Liquids will evaporate. Although the average kinetic energy of the molecules is too low to overcome bonding and become a gas, individual molecules will occasionally have above-average energy and break free from the surface of the liquid. The molecule then escapes to the gas phase. At the same time, however, a gas molecule may hit the surface of the liquid and slow down enough to join the liquid. A glass of water left outside in the sun will eventually become empty. The sunlight adds energy to the molecules, allowing some to escape as a gas. Eventually, all molecules will escape. The tendency of a liquid to evaporate depends on its intermolecular forces. Volatile liquids tend to evaporate quickly have relatively weak intermolecular forces keeping the molecules together, making it easier for them to escape the liquid phase. Conversely, non-volatile liquids do not evaporate to any visible extent due to the presence very strong intermolecular forces.

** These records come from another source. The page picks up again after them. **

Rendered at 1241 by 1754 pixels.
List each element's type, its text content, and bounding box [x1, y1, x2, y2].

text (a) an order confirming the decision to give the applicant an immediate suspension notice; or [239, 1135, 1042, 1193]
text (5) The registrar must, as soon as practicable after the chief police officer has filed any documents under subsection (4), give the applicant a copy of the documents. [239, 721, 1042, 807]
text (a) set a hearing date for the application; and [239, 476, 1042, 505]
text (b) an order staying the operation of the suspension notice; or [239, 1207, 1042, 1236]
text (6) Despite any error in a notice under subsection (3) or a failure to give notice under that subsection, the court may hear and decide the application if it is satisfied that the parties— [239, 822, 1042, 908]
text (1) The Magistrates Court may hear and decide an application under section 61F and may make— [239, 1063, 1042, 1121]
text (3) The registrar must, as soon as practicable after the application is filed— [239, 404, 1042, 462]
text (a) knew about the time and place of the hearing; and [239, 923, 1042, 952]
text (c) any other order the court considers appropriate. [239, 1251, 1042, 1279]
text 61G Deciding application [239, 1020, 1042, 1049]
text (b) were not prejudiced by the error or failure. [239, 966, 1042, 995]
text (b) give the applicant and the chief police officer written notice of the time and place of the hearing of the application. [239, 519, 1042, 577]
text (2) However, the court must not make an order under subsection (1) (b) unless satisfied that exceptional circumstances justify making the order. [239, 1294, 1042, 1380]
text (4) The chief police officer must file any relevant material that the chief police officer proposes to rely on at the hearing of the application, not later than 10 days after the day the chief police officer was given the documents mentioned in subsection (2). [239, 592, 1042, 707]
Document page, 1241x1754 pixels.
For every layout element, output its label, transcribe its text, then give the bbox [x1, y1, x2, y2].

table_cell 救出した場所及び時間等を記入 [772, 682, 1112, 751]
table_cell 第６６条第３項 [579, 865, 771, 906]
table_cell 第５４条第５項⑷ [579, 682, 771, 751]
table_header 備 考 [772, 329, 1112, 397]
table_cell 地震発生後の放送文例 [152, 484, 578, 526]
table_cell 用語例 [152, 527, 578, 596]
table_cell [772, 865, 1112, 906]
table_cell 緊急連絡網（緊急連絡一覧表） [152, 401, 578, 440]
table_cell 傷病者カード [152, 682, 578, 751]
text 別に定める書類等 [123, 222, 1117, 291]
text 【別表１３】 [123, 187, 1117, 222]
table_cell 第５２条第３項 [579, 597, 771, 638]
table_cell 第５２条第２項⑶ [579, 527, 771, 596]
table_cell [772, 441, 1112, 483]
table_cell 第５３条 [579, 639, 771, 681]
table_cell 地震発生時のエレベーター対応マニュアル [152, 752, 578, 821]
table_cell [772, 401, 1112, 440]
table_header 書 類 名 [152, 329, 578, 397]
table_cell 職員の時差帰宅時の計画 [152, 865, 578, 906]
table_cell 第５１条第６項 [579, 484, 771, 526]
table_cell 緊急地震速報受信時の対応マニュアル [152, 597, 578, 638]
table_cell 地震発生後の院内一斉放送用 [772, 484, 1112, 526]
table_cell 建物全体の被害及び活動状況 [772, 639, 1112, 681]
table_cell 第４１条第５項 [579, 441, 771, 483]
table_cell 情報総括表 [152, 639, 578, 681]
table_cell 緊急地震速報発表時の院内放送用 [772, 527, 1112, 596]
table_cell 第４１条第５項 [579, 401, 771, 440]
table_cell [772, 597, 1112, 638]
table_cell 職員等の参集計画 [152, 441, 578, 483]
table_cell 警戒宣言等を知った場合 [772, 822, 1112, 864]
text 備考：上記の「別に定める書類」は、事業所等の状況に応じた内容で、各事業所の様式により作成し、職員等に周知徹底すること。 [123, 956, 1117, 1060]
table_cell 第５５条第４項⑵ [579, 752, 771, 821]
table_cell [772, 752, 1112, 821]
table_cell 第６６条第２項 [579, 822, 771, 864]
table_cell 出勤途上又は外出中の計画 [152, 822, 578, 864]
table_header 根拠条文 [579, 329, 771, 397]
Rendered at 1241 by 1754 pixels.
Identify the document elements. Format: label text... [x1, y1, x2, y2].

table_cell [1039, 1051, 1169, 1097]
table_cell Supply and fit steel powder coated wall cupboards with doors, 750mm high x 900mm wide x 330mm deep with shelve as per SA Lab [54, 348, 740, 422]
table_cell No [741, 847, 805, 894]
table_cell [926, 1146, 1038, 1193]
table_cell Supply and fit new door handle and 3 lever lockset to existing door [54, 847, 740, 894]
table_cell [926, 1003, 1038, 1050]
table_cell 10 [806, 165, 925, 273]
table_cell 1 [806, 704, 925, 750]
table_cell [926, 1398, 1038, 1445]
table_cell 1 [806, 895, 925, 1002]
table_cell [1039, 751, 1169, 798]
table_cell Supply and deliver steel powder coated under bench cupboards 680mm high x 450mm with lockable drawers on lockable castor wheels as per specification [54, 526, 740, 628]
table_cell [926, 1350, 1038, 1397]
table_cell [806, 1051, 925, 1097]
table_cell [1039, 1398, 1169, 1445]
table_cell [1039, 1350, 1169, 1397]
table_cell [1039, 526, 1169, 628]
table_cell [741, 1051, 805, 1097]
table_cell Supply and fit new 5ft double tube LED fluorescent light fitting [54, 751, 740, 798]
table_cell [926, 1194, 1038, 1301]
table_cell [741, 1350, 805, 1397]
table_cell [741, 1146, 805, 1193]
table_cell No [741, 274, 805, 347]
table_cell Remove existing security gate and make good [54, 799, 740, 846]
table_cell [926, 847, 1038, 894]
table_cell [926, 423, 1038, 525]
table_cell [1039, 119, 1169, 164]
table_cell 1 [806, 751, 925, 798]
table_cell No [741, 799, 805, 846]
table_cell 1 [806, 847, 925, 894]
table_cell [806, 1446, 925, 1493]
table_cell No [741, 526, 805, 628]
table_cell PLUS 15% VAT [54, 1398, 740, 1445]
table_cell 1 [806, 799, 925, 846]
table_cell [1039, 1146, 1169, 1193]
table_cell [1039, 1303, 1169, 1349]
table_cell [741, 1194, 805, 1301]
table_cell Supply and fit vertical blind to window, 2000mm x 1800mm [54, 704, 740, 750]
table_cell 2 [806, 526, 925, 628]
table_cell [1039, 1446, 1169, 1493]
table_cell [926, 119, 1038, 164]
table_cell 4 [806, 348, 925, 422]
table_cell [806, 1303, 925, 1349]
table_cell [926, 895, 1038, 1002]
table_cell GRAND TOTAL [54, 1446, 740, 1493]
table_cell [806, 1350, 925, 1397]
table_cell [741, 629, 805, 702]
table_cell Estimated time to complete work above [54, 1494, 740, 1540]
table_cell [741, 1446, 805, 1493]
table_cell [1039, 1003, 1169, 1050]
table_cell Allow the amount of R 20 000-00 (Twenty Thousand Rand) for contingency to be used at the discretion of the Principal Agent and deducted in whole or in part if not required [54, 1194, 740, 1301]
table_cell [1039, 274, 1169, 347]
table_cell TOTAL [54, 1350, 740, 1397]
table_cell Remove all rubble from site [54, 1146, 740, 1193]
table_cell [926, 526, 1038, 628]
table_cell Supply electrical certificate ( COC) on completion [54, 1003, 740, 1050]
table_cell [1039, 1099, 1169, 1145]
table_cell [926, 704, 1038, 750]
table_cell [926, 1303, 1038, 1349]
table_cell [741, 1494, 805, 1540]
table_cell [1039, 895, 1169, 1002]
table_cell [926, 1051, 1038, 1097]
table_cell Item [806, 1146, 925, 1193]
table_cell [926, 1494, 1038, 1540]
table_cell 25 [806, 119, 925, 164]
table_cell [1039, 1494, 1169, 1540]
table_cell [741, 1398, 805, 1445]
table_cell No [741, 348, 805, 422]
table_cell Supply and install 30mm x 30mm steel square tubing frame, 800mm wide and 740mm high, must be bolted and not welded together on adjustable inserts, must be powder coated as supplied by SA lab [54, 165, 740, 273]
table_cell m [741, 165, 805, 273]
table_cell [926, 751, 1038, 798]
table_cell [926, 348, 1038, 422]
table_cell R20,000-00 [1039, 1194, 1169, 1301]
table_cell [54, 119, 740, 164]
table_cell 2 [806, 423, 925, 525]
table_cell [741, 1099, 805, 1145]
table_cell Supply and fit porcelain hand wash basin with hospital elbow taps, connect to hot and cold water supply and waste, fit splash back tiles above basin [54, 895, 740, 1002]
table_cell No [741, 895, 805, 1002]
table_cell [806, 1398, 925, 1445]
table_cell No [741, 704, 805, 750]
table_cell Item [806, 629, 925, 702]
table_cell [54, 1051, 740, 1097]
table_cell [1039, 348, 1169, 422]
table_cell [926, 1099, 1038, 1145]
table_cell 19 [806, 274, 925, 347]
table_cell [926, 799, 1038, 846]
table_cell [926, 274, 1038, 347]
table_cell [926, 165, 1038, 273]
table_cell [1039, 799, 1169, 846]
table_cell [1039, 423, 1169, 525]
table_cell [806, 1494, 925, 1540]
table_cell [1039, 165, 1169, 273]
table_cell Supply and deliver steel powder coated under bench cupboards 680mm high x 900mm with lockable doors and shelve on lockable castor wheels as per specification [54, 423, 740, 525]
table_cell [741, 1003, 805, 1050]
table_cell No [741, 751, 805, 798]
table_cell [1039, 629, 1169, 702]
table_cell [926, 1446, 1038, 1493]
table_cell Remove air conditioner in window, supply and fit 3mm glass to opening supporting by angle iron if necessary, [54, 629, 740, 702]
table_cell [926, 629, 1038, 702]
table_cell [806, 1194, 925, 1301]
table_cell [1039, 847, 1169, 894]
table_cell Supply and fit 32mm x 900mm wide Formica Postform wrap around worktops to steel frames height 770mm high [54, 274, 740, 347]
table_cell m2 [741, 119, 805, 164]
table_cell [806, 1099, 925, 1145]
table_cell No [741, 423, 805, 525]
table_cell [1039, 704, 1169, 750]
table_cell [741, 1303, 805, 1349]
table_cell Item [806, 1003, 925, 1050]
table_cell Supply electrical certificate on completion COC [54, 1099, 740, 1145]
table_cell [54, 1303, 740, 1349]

The evaporation increases with temperature. It can be measured by vapor pressure, the amount of pressure exerted by the evaporated gas above the liquid's surface. Vapor pressure increases with temperature, and once it reaches the pressure of the surrounding atmosphere, the liquid will boil. Vapor pressure also depends on the intensity of intermolecular forces in the liquid.

Heron's fountain (left) is a hydraulic machine invented by the 1st century AD inventor, mathematician, and physicist Heron of Alexandria that utilises hydraulic and atmospheric pressures to produce work.

Viscosity

Viscosity refers to the liquid's resistance to flow. For example, maple syrup has a relatively high viscosity when compared to water because maple syrup flows much slower than water, which flows relatively quickly and easily. The difference in viscosity between these two liquids is due to the attractive forces within the specific liquid. In order to flow, molecules must roll and move over each other. A solution with low attractive forces would allow the molecules to move in a more free and easy manner, decreasing the viscosity.

In most cases, the viscosity of a liquid decreases as the temperature of a liquid is increased. Increasing the temperature of a liquid causes the molecules to have a higher kinetic energy. This increase in kinetic energy breaks down the intermolecular forces present in the liquid. Since viscosity is dependent on these attractive forces, the viscosity will decrease when the kinetic energy is increased.

A notable experiment is the University of Queensland's pitch drop experiment (right), featuring its then-current custodian, Professor John Mainstone.

Ponder this

Why does mercury have such a low melting point, while other metals require higher temperature to change their state of matter?

Supercooled liquid helium is said to have "zero viscosity", what does that mean?

Discuss

Discuss the properties of different type of liquids, their compositions, whether they are compounds or mixtures, and how these affect their properties in relation to surface tension, capillary action, behaviors under pressure or in motion. Find ways to manipulate these liquids to change their properties - for instance diluting them, or better yet, without diluting them.